Campus Life

James Long Receives National Forestry Award

Utah State University forest ecology and silviculture professor James N. "Jim" Long received the 2005 Barrington Moore Memorial Award from the Society of American Foresters. The award, which recognizes outstanding achievement in biological research leading to the advancement of forestry, was presented to Long at the society's annual meeting (Oct. 19-23) in Fort Worth, Texas.
In a release announcing the award, the society called Long "a pioneer in research pertaining to the biological mechanisms underlying stand density relationships in forest ecosystems."
By studying linkages between basic principles of forest population and production ecology, Long has developed sound approaches to management of stand structures for which there are currently no empirical silvicultural research results, the release read.

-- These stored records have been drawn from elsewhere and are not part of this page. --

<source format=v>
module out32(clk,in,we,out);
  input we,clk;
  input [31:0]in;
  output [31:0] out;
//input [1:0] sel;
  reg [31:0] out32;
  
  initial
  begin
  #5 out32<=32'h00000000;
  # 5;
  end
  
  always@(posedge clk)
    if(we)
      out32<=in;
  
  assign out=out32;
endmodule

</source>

Long's research findings have been applied to the development of practical tools for planning silvicultural regimes in forest ecosystems around the world.

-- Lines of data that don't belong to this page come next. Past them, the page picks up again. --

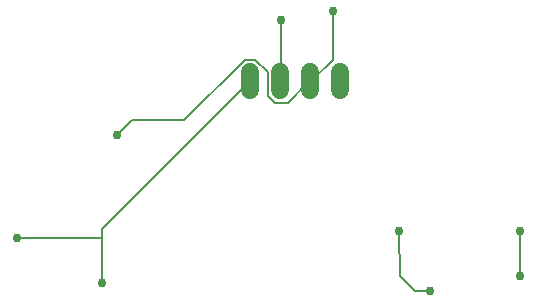
<source format=gbr>
G04 EAGLE Gerber RS-274X export*
G75*
%MOMM*%
%FSLAX34Y34*%
%LPD*%
%INBottom Copper*%
%IPPOS*%
%AMOC8*
5,1,8,0,0,1.08239X$1,22.5*%
G01*
%ADD10C,1.524000*%
%ADD11C,0.152400*%
%ADD12C,0.756400*%


D10*
X495300Y411480D02*
X495300Y426720D01*
X520700Y426720D02*
X520700Y411480D01*
X546100Y411480D02*
X546100Y426720D01*
X571500Y426720D02*
X571500Y411480D01*
D11*
X521208Y419100D02*
X521208Y470916D01*
X521208Y419100D02*
X520700Y419100D01*
D12*
X521208Y470916D03*
D11*
X490728Y437388D02*
X439420Y386080D01*
X395224Y386080D01*
X382524Y373380D01*
X490728Y437388D02*
X499872Y437388D01*
X510540Y426720D01*
X510540Y406908D01*
X516636Y400812D01*
X527304Y400812D01*
X545592Y419100D01*
X546100Y419100D01*
X565404Y437388D02*
X565404Y478536D01*
X565404Y437388D02*
X547116Y419100D01*
X546100Y419100D01*
D12*
X382524Y373380D03*
X565404Y478536D03*
D11*
X370332Y294132D02*
X370332Y286004D01*
X370332Y248412D01*
X370332Y294132D02*
X495300Y419100D01*
X370332Y286004D02*
X298196Y286004D01*
D12*
X370332Y248412D03*
X298196Y286004D03*
X621792Y292608D03*
X647700Y241300D03*
X723900Y292100D03*
D11*
X723900Y254000D01*
D12*
X723900Y254000D03*
D11*
X622300Y292100D02*
X622298Y292144D01*
X622292Y292188D01*
X622283Y292231D01*
X622269Y292274D01*
X622252Y292315D01*
X622232Y292354D01*
X622208Y292391D01*
X622181Y292427D01*
X622151Y292459D01*
X622119Y292489D01*
X622083Y292516D01*
X622046Y292540D01*
X622007Y292560D01*
X621966Y292577D01*
X621923Y292591D01*
X621880Y292600D01*
X621836Y292606D01*
X621792Y292608D01*
X622300Y292100D01*
X621792Y292608D02*
X622300Y254000D01*
X635000Y241300D01*
X647700Y241300D01*
M02*

</source>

Long joined the Department of Forest, Range and Wildlife Sciences in USU's College of Natural Resources in 1980. He teaches both undergraduate and graduate courses and conducts the research and graduate education program in forest ecology and silviculture.

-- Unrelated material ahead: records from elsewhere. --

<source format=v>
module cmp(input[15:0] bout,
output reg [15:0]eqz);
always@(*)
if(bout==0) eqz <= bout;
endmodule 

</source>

Long lists production ecology and silviculture of Rocky Mountain forests, along with ecosystem management, as his primary research interests. His work has been cited in a number of basic science journals, including Nature and Science. He has published numerous book chapters and papers in refereed journals.
An SAF Fellow, Long has served as chair of the society's Silviculture Instructors Subworking Group since 1990. He served on the U.S. Department of Agriculture's Committee of Scientists regarding improvement and management of Forest Service land.
James Long working in the forest

Utah State University professor Jim Long, seen here conducting fieldwork, has received the 2005 Barrington Moore Memorial Award from the Society of American Foresters.